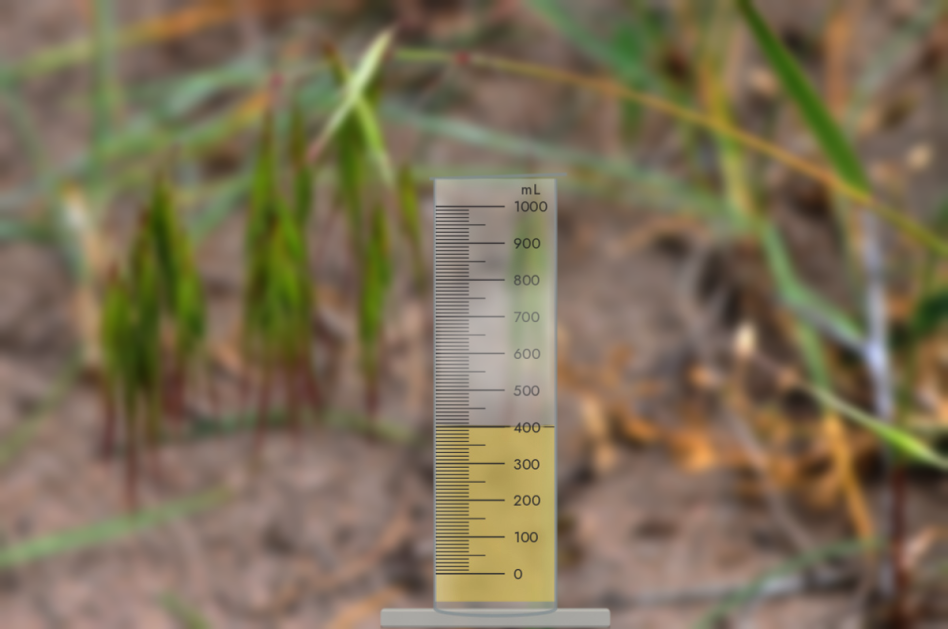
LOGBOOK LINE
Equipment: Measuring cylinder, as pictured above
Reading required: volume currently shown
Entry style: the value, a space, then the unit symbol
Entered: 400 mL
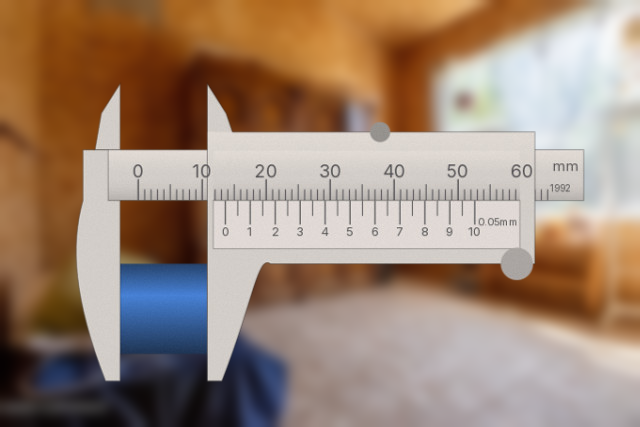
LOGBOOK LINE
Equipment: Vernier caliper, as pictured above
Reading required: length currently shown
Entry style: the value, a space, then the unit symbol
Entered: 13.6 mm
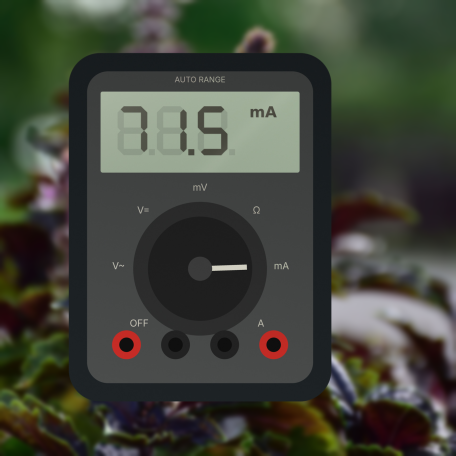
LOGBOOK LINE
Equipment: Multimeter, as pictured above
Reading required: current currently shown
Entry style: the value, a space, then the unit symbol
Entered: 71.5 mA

**Task description**: Could you write out the material above again with each "currently shown" changed to "now displayed" and everything else left as it is, but without the pictures?

**Written response**:
LOGBOOK LINE
Equipment: Measuring cylinder, as pictured above
Reading required: volume now displayed
Entry style: the value, a space, then the unit symbol
Entered: 400 mL
LOGBOOK LINE
Equipment: Vernier caliper, as pictured above
Reading required: length now displayed
Entry style: the value, a space, then the unit symbol
Entered: 13.6 mm
LOGBOOK LINE
Equipment: Multimeter, as pictured above
Reading required: current now displayed
Entry style: the value, a space, then the unit symbol
Entered: 71.5 mA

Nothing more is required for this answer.